Two energy stocks, Talos Energy (TALO) - Get Free Report and Occidental Petroleum (OXY) - Get Free Report, could benefit from the impact of the latest variant of the coronavirus, omicron, Real Money’s Bret Jensen argues.
The energy sector tanked by 13% on this news as there are concerns that the variant, omicron, could have several mutations and spread quickly and that the current vaccines and booster shots could be less effective against it. The new variant could impact future economic activity and growth as travel has been banned in several countries globally in an effort to prevent the spread of the variant.
The steep decline in oil prices also impacted energy stocks, lowering their prices, Jensen noted in a recent Real Money Pro column. “The crash in oil prices did provide much lower entry points across almost all stocks in the energy sector Friday,” Jensen wrote.
Jensen is a fan of adding Talos Energy TALO and Occidental Petroleum OXY to a portfolio. Shares of Talos Energy had already endured a rough six months before the big decline in crude oil prices from Hurricane Ida shutting down production in the Gulf of Mexico, resulting in a loss of 15% of projected production in the third quarter. But the company has value and could see growth once oil prices rebound.
“Even assigning no value to the Zama field, the company's other producing assets assuming oil prices at just $75 a barrel are worth more than twice Talos' current enterprise value,” he wrote.
Insiders of Talos Energy have bought over $1 million Talos shares in the past month.
Investors should also take a look at Occidental Petroleum, which has been down by 20% from its recent highs. The oil company continues to show promise, Jensen argues.
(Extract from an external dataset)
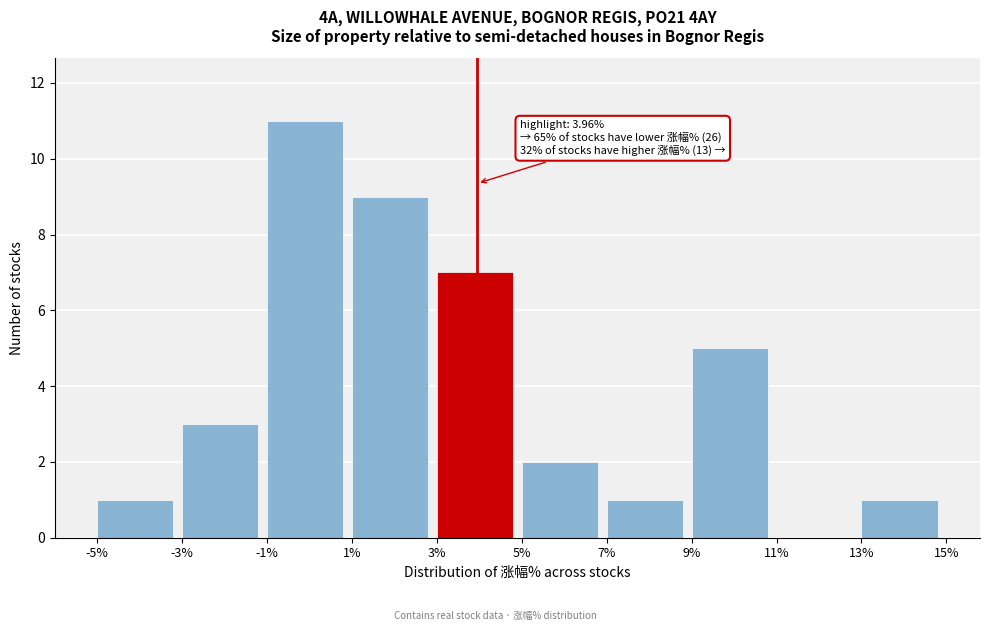

Which range on the x-axis has the tallest bar?

-1% to 1%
“The company continues to clean up its balance sheet after its ill-timed Anadarko Petroleum deal two years ago,” he wrote. “Debt has gone from about $45 billion to $30 billion as Occidental Petroleum sold off some non-core holdings. The company is targeting another $5 billion in debt reduction in the near term as it pays down liabilities from its substantial free cash flow.”
As long as Brent crude oil prices remain above $60 a barrel, Occidental Petroleum “looks like a good bet,” Jensen wrote.